Extract the lines from the first line of the records below through the line containing "staining of colorectal", inclusive, and reproduce them exactly as written.

Saved entries:

= = = =

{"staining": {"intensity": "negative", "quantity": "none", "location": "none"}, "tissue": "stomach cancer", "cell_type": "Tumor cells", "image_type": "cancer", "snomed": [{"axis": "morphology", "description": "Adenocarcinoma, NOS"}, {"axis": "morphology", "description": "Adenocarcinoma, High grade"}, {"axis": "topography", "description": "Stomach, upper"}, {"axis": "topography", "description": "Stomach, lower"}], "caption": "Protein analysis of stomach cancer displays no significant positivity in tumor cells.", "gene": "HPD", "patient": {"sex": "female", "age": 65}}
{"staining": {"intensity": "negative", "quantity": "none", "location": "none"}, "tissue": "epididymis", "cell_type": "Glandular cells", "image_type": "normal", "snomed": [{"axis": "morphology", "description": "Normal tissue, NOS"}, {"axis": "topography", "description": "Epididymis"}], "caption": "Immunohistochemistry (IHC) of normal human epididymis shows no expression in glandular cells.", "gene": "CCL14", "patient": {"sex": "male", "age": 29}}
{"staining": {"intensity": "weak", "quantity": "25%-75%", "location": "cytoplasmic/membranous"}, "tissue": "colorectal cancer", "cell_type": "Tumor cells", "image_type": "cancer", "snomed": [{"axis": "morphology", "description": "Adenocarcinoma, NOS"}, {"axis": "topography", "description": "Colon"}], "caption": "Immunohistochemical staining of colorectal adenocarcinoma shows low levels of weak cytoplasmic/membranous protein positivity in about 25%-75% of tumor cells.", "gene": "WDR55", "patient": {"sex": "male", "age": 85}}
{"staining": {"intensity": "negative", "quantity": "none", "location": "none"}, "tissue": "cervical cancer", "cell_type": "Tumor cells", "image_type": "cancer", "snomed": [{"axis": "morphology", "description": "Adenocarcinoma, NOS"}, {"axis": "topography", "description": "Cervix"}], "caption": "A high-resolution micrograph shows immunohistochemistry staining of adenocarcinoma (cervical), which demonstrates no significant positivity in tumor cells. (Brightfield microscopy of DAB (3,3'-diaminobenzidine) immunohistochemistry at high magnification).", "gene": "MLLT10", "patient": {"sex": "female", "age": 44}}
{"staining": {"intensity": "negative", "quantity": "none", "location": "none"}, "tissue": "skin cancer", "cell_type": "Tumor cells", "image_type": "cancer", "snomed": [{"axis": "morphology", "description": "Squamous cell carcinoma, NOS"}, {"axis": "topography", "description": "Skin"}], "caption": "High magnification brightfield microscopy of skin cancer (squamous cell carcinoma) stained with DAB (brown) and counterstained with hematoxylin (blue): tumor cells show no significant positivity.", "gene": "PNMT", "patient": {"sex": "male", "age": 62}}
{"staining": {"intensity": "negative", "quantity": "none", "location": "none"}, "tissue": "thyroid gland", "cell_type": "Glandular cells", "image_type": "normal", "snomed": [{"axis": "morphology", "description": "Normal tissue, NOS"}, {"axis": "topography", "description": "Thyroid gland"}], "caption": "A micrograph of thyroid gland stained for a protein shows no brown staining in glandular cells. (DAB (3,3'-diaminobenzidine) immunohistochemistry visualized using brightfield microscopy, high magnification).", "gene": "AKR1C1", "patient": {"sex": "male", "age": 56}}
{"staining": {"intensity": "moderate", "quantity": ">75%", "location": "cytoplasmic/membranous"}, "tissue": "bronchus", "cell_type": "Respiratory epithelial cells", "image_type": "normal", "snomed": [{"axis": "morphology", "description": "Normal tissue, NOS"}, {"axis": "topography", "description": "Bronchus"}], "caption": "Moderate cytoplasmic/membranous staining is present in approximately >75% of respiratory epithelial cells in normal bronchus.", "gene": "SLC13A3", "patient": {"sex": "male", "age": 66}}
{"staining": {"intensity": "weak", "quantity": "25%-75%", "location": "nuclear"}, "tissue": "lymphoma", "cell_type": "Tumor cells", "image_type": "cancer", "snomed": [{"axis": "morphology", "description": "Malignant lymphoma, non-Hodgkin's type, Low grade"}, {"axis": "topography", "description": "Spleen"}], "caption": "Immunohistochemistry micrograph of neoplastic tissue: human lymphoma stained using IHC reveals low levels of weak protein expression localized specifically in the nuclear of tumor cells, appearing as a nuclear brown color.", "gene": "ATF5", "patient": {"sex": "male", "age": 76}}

= = = =

OUTPUT BELOW:
{"staining": {"intensity": "negative", "quantity": "none", "location": "none"}, "tissue": "stomach cancer", "cell_type": "Tumor cells", "image_type": "cancer", "snomed": [{"axis": "morphology", "description": "Adenocarcinoma, NOS"}, {"axis": "morphology", "description": "Adenocarcinoma, High grade"}, {"axis": "topography", "description": "Stomach, upper"}, {"axis": "topography", "description": "Stomach, lower"}], "caption": "Protein analysis of stomach cancer displays no significant positivity in tumor cells.", "gene": "HPD", "patient": {"sex": "female", "age": 65}}
{"staining": {"intensity": "negative", "quantity": "none", "location": "none"}, "tissue": "epididymis", "cell_type": "Glandular cells", "image_type": "normal", "snomed": [{"axis": "morphology", "description": "Normal tissue, NOS"}, {"axis": "topography", "description": "Epididymis"}], "caption": "Immunohistochemistry (IHC) of normal human epididymis shows no expression in glandular cells.", "gene": "CCL14", "patient": {"sex": "male", "age": 29}}
{"staining": {"intensity": "weak", "quantity": "25%-75%", "location": "cytoplasmic/membranous"}, "tissue": "colorectal cancer", "cell_type": "Tumor cells", "image_type": "cancer", "snomed": [{"axis": "morphology", "description": "Adenocarcinoma, NOS"}, {"axis": "topography", "description": "Colon"}], "caption": "Immunohistochemical staining of colorectal adenocarcinoma shows low levels of weak cytoplasmic/membranous protein positivity in about 25%-75% of tumor cells.", "gene": "WDR55", "patient": {"sex": "male", "age": 85}}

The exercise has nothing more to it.